- _The task_
Which lines run from the line with "left shoulder: (580, 475)" through the line with "right hip: (130, 483)" in the entries below? Print them exactly, both ends included, and nothing more.

::::::::::

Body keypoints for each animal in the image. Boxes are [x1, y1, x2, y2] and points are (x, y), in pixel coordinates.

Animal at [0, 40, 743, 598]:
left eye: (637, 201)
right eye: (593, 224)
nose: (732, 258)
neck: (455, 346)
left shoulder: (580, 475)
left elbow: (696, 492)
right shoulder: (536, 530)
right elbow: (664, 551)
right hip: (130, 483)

::::::::::

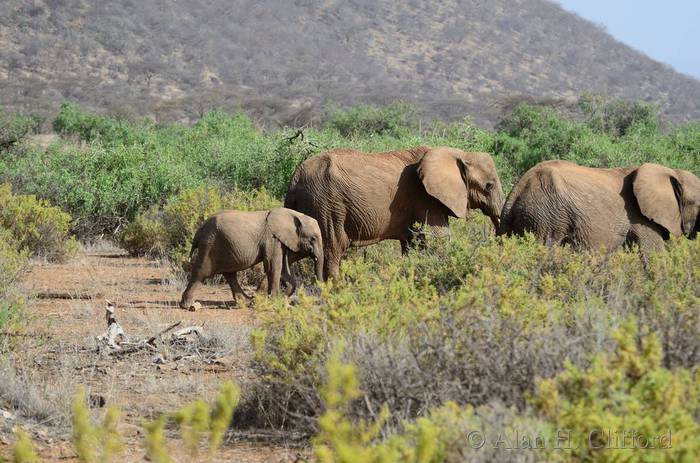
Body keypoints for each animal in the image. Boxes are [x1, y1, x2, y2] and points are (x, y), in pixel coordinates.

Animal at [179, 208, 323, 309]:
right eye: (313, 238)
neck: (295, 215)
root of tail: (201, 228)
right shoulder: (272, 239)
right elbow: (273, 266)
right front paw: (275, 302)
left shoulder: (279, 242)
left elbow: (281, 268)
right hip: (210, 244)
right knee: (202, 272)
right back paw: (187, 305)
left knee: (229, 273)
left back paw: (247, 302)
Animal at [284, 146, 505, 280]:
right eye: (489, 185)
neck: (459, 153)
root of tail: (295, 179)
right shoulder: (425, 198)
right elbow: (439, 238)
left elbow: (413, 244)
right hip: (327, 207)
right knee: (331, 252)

::::::::::

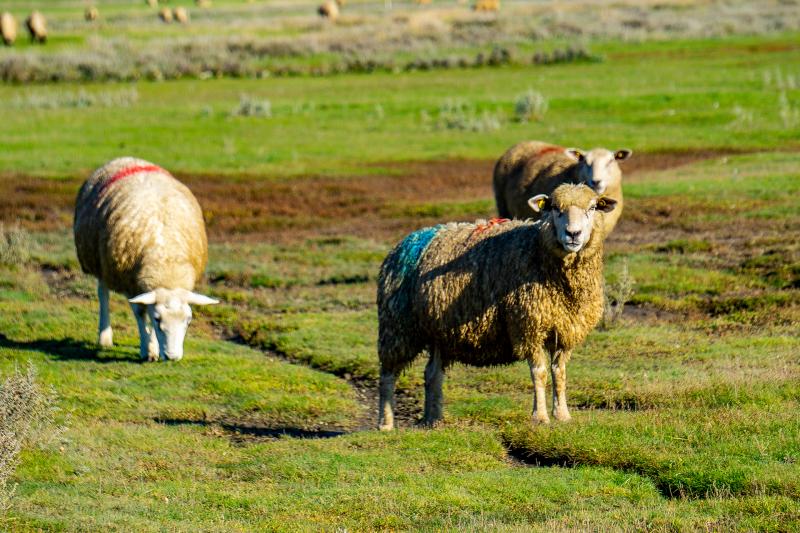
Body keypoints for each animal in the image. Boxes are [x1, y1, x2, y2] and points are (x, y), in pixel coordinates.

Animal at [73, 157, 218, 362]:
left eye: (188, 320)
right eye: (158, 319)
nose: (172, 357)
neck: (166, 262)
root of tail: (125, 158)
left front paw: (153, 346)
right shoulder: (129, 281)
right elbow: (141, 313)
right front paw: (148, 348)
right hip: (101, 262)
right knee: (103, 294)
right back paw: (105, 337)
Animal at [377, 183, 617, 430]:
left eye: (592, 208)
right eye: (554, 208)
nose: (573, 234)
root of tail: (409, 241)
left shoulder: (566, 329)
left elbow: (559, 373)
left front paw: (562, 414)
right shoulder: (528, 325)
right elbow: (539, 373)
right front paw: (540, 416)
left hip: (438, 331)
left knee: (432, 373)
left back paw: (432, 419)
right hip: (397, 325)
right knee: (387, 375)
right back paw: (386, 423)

::::::::::

- _Your response_
left shoulder: (580, 475)
left elbow: (696, 492)
right shoulder: (536, 530)
right elbow: (664, 551)
right hip: (130, 483)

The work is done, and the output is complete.